Our 44th president’s Inaugural Address was solid, respectable, uplifting, suitably short, superbly delivered, but — in light of the towering expectations whipped up that his speech might belong in the company of those by Lincoln, F.D.R. and Kennedy — fell short of the anticipated immortality.I've been thinking about this "quotable quotes" meme all day. As noted, I watched the speech in full early this morning and thought it impressive. Yet, at this rate, Abraham Lincoln's under no threat of being knocked off the pinnacle of American presidential oratory.
It’s for others to cover the majesty of this inaugural moment, the happiness and pride that swept through the unprecedented throng, and the impact of being present in person or through television of a genuinely historic moment. My assignment is to consider the speech itself.
After the first stumbling presidential oath-taking I can recall — as much the fault of the Chief Justice as the incoming president, but it’s not something they can rehearse — President Barack Obama properly reminded us at the start that he was taking office in the midst of a crisis. He used the phrase “this generation of Americans,” reminding some of J.F.K.’s “torch has been passed” line or Roosevelt’s following phrase “has a rendezvous with destiny,” but today’s speaker showed no sign of its resonance. Late in the speech, he said that “the spirit of service” was “a moment that will define a generation,” but the two thoughts were unconnected.
Obama was wise not to blame only the capitalists for the sinking economy, as F.D.R. angrily had done; instead, he called it a “consequence of greed and irresponsibility on the part of some, but also our collective failure to make hard choices.” That was an unexpectedly tolerant note, but which he stepped on with an imperious, lecturing pointer phrase about meeting challenges: “Know this, America.” That get-this tone is better directed to the Russians.
He got into a good rhythm with a cheer-up paragraph, reminding us of America’s productive workers and inventive minds, our capacity undiminished, setting up his warning against “standing pat.” (I once wrote a line for Nixon, “America cannot stand pat,” which got a glare from the First Lady — we never used that phrase again.) Obama topped that passage with a warmly familiar metaphor: “Starting today, we must pick ourselves up, dust ourselves off, and begin again the work of remaking America.” That worked.

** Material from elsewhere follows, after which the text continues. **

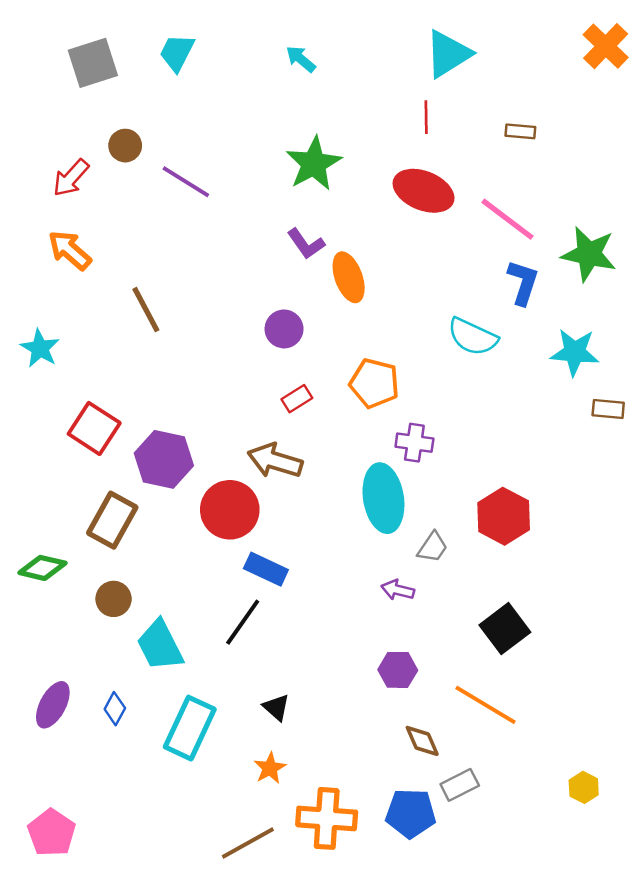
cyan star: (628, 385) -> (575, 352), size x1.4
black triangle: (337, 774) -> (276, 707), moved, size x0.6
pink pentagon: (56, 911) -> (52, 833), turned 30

He was not above using the old straw man “those-who” device, scorning “some who question the scale of our ambitions” and “what the cynics fail to understand.” He skirted the controversy about harsh interrogations with a facile “As for our common defense, we reject as false the choice between our safety and our ideals” — when there are times when that painful choice cannot be “rejected.” Obama followed that soon enough with a paragraph appealing to hardliners, promising to “responsibly leave Iraq to its people” — hawks can hope the operative word is “responsibly” — and “forge a hard-earned peace in Afghanistan,” which is a dovish way of saying he may have to risk the doves’ charge of “Obama’s war.” A soundbite that will echo is “We will not apologize for our way of life, nor will we waver in its defense” followed by a tough message to terrorists: “You cannot outlast us, and we will defeat you.”
To his oratorical credit, the president did not strain for quotable quotes. “A nation cannot prosper when it favors only the prosperous” was a nice insertion with an eye toward Bartlett’s, and I liked “the lines of tribe shall soon dissolve,” though it is not in the league with “the mystic chords of memory.” Obama’s “know that you are on the wrong side of history” message to Muslim extremists concluded with “we will extend a hand if you are willing to unclench your fist”; that is quotable if it is original, but I think I’ve seen it before. His “this winter of our hardship” is a well-turned phrase about discontent, even if not as Shakespeare punned it, “made glorious summer by this sun of York.”
Obama's a campaigner. If his actually governing reach rises to half the level we saw in his near-Biblical campaign speeches - ALL HAIL THE GREAT OBAMA! - we'll be practically born-again as a people.
The jury's still out for now though.